Render every line in the records below as a Markdown table with two columns, Row and Line. Number the rows in order and leave out any blank lines.
☆ ☆ ☆ ☆ ☆
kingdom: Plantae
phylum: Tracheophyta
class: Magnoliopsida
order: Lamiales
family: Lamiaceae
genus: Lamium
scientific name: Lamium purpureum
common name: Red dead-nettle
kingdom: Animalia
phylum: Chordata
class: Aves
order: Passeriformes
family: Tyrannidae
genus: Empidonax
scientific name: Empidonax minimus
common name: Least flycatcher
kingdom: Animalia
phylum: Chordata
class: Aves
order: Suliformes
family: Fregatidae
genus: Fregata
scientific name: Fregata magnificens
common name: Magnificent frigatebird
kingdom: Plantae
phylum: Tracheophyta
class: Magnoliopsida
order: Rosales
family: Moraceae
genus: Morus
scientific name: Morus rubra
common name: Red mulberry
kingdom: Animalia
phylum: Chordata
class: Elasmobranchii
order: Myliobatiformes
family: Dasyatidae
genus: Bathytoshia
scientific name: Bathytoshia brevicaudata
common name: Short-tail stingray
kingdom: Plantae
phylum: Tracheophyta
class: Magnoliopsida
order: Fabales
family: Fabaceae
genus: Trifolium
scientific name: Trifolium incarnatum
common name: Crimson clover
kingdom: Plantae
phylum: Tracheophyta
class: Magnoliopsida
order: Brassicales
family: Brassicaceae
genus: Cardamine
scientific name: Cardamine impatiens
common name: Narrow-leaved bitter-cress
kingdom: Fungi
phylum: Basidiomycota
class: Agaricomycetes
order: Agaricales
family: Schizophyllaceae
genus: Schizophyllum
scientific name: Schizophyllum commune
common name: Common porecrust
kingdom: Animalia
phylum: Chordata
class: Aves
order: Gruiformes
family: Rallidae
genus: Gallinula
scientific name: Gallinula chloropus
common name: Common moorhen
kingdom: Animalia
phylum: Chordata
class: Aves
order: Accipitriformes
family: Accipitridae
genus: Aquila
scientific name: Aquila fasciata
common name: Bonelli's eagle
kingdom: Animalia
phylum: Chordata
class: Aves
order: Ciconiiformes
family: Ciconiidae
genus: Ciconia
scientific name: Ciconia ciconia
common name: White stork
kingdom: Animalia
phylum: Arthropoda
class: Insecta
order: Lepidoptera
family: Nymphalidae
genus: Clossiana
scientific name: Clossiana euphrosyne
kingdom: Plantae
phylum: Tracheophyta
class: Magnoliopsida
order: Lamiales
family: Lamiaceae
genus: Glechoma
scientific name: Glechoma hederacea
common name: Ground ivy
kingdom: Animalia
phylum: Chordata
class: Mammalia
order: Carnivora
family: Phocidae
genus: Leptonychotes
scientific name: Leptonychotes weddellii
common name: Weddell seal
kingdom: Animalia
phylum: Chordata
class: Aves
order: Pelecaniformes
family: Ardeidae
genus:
☆ ☆ ☆ ☆ ☆
**Answer to this problem:**
| Row | Line |
|---|---|
| 1 | kingdom: Plantae |
| 2 | phylum: Tracheophyta |
| 3 | class: Magnoliopsida |
| 4 | order: Lamiales |
| 5 | family: Lamiaceae |
| 6 | genus: Lamium |
| 7 | scientific name: Lamium purpureum |
| 8 | common name: Red dead-nettle |
| 9 | kingdom: Animalia |
| 10 | phylum: Chordata |
| 11 | class: Aves |
| 12 | order: Passeriformes |
| 13 | family: Tyrannidae |
| 14 | genus: Empidonax |
| 15 | scientific name: Empidonax minimus |
| 16 | common name: Least flycatcher |
| 17 | kingdom: Animalia |
| 18 | phylum: Chordata |
| 19 | class: Aves |
| 20 | order: Suliformes |
| 21 | family: Fregatidae |
| 22 | genus: Fregata |
| 23 | scientific name: Fregata magnificens |
| 24 | common name: Magnificent frigatebird |
| 25 | kingdom: Plantae |
| 26 | phylum: Tracheophyta |
| 27 | class: Magnoliopsida |
| 28 | order: Rosales |
| 29 | family: Moraceae |
| 30 | genus: Morus |
| 31 | scientific name: Morus rubra |
| 32 | common name: Red mulberry |
| 33 | kingdom: Animalia |
| 34 | phylum: Chordata |
| 35 | class: Elasmobranchii |
| 36 | order: Myliobatiformes |
| 37 | family: Dasyatidae |
| 38 | genus: Bathytoshia |
| 39 | scientific name: Bathytoshia brevicaudata |
| 40 | common name: Short-tail stingray |
| 41 | kingdom: Plantae |
| 42 | phylum: Tracheophyta |
| 43 | class: Magnoliopsida |
| 44 | order: Fabales |
| 45 | family: Fabaceae |
| 46 | genus: Trifolium |
| 47 | scientific name: Trifolium incarnatum |
| 48 | common name: Crimson clover |
| 49 | kingdom: Plantae |
| 50 | phylum: Tracheophyta |
| 51 | class: Magnoliopsida |
| 52 | order: Brassicales |
| 53 | family: Brassicaceae |
| 54 | genus: Cardamine |
| 55 | scientific name: Cardamine impatiens |
| 56 | common name: Narrow-leaved bitter-cress |
| 57 | kingdom: Fungi |
| 58 | phylum: Basidiomycota |
| 59 | class: Agaricomycetes |
| 60 | order: Agaricales |
| 61 | family: Schizophyllaceae |
| 62 | genus: Schizophyllum |
| 63 | scientific name: Schizophyllum commune |
| 64 | common name: Common porecrust |
| 65 | kingdom: Animalia |
| 66 | phylum: Chordata |
| 67 | class: Aves |
| 68 | order: Gruiformes |
| 69 | family: Rallidae |
| 70 | genus: Gallinula |
| 71 | scientific name: Gallinula chloropus |
| 72 | common name: Common moorhen |
| 73 | kingdom: Animalia |
| 74 | phylum: Chordata |
| 75 | class: Aves |
| 76 | order: Accipitriformes |
| 77 | family: Accipitridae |
| 78 | genus: Aquila |
| 79 | scientific name: Aquila fasciata |
| 80 | common name: Bonelli's eagle |
| 81 | kingdom: Animalia |
| 82 | phylum: Chordata |
| 83 | class: Aves |
| 84 | order: Ciconiiformes |
| 85 | family: Ciconiidae |
| 86 | genus: Ciconia |
| 87 | scientific name: Ciconia ciconia |
| 88 | common name: White stork |
| 89 | kingdom: Animalia |
| 90 | phylum: Arthropoda |
| 91 | class: Insecta |
| 92 | order: Lepidoptera |
| 93 | family: Nymphalidae |
| 94 | genus: Clossiana |
| 95 | scientific name: Clossiana euphrosyne |
| 96 | kingdom: Plantae |
| 97 | phylum: Tracheophyta |
| 98 | class: Magnoliopsida |
| 99 | order: Lamiales |
| 100 | family: Lamiaceae |
| 101 | genus: Glechoma |
| 102 | scientific name: Glechoma hederacea |
| 103 | common name: Ground ivy |
| 104 | kingdom: Animalia |
| 105 | phylum: Chordata |
| 106 | class: Mammalia |
| 107 | order: Carnivora |
| 108 | family: Phocidae |
| 109 | genus: Leptonychotes |
| 110 | scientific name: Leptonychotes weddellii |
| 111 | common name: Weddell seal |
| 112 | kingdom: Animalia |
| 113 | phylum: Chordata |
| 114 | class: Aves |
| 115 | order: Pelecaniformes |
| 116 | family: Ardeidae |
| 117 | genus: |